(This has been updated with the most recent pitch)
Gist-formatting version: Pitch: Character and String properties · GitHub
Pitch: Character and String properties
- Authors: Michael Ilseman, Tony Allevato
A PR with the implementation can be found here
Introduction
@allevato (a co-author here) started at pitch at Adding Unicode properties to UnicodeScalar/Character - Pitches - Swift Forums, which exposes Unicode properties from the Unicode Character Database. These are Unicode expert/enthusiast oriented properties that give a finer granularity of control and can be used to answer many Unicody enquiries.
However, they are not very ergonomic and Swift makes no attempt to clarify their usage, as their meaning and proper interpretation is directly tied to the Unicode Standard and the version of Unicode available at run time.
There's some low-hanging ergo-fruit to be picked by exposing properties directly on Character
.
Proposed Approach
(Note that Unicode does not define properties on graphemes in general. Swift is defining its own semantics in terms of Unicode semantics derived from scalar properties, semantics on strings, or both)
Character Properties
extension Character {
/// Whether this Character is ASCII.
@inlinable
public var isASCII: Bool { return asciiValue != nil }
/// Returns the ASCII encoding value of this Character, if ASCII.
///
/// Note: "\r\n" (CR-LF) is normalized to "\n" (LF), which will return 0x0A
@inlinable
public var asciiValue: UInt8? {
// TODO: Tune for codegen
if _slowPath(self == ._crlf) { return 0x000A /* LINE FEED (LF) */ }
if _slowPath(!_isSingleScalar || _firstScalar.value >= 0x80) { return nil }
return UInt8(_firstScalar.value)
}
/// Whether this Character represents whitespace, including newlines.
///
/// Examples:
/// * "\t" (U+0009 CHARACTER TABULATION)
/// * " " (U+0020 SPACE)
/// * U+2029 PARAGRAPH SEPARATOR
/// * U+3000 IDEOGRAPHIC SPACE
///
public var isWhitespace: Bool { ... }
/// Whether this Character represents a newline.
///
/// * "\n" (U+000A): LINE FEED (LF)
/// * "\r" (U+000D): CARRIAGE RETURN (CR)
/// * "\r\n" (U+000A U+000D): CR-LF
/// * U+0085: NEXT LINE (NEL)
/// * U+2028: LINE SEPARATOR
/// * U+2029: PARAGRAPH SEPARATOR
///
public var isNewline: Bool { ... }
/// Whether this Character represents a number.
///
/// Examples:
/// * "7" (U+0037 DIGIT SEVEN)
/// * "⅚" (U+215A VULGAR FRACTION FIVE SIXTHS)
/// * "㊈" (U+3288 CIRCLED IDEOGRAPH NINE)
/// * "𝟠" (U+1D7E0 MATHEMATICAL DOUBLE-STRUCK DIGIT EIGHT)
/// * "๒" (U+0E52 THAI DIGIT TWO)
///
public var isNumber: Bool { ... }
/// Whether this Character represents a whole number.

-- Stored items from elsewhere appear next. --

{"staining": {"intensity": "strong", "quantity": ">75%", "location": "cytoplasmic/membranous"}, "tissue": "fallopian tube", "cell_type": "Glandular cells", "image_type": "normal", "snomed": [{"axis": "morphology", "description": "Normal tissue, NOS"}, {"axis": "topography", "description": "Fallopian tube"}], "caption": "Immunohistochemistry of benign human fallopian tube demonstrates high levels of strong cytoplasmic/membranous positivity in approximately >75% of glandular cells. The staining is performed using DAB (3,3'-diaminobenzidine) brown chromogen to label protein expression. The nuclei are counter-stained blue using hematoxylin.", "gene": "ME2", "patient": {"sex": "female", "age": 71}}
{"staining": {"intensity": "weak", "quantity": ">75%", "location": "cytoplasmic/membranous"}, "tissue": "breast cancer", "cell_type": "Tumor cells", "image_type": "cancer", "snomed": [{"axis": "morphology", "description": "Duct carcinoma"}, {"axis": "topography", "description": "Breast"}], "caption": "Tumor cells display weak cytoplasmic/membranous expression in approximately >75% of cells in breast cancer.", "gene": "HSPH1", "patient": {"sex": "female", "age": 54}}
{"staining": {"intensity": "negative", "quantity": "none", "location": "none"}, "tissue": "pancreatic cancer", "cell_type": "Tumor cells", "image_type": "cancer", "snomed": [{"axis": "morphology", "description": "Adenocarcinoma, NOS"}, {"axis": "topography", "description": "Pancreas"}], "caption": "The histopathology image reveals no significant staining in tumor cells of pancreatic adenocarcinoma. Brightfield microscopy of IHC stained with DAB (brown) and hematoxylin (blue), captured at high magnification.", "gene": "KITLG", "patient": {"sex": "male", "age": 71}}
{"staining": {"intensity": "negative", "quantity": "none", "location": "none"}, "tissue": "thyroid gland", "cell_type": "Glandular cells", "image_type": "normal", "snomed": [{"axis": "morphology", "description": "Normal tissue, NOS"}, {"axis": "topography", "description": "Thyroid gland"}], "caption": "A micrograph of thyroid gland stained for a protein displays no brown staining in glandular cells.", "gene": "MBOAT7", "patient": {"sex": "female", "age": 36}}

See
/// `Character.wholeNumberValue`
@inlinable
public var isWholeNumber: Bool { return wholeNumberValue != nil }
/// If this Character is a whole number, return the value it represents, else
/// nil.
///
/// Examples:
/// * "1" (U+0031 DIGIT ONE) => 1
/// * "५" (U+096B DEVANAGARI DIGIT FIVE) => 5
/// * "๙" (U+0E59 THAI DIGIT NINE) => 9
/// * "万" (U+4E07 CJK UNIFIED IDEOGRAPH-4E07) => 10_000
///
public var wholeNumberValue: Int? { ... }
/// Whether this Character represents a hexadecimal digit.
///
/// Hexadecimal digits include 0-9, Latin letters a-f and A-F, and their
/// fullwidth compatibility forms. To get their value, see
/// `Character.hexadecimalDigitValue`
@inlinable
public var isHexadecimalDigit: Bool { return hexadecimalDigitValue != nil }
/// If this Character is a hexadecimal digit, returns the value it represents,
/// else nil.
///
/// Hexadecimal digits include 0-9, Latin letters a-f and A-F, and their
/// fullwidth compatibility forms.
public var hexadecimalDigitValue: Int? { ... }
/// Whether this Character is a letter.
///
/// Examples:
/// * "A" (U+0041 LATIN CAPITAL LETTER A)
/// * "é" (U+0065 LATIN SMALL LETTER E, U+0301 COMBINING ACUTE ACCENT)
/// * "ϴ" (U+03F4 GREEK CAPITAL THETA SYMBOL)
// * "ڈ" (U+0688 ARABIC LETTER DDAL)
/// * "日" (U+65E5 CJK UNIFIED IDEOGRAPH-65E5)
/// * "ᚨ" (U+16A8 RUNIC LETTER ANSUZ A)
///
public var isLetter: Bool { ... }
/// Perform case conversion to uppercase
///
/// Examples:
/// * "é" (U+0065 LATIN SMALL LETTER E, U+0301 COMBINING ACUTE ACCENT)
/// => "É" (U+0045 LATIN CAPITAL LETTER E, U+0301 COMBINING ACUTE ACCENT)
/// * "и" (U+0438 CYRILLIC SMALL LETTER I)
/// => "И" (U+0418 CYRILLIC CAPITAL LETTER I)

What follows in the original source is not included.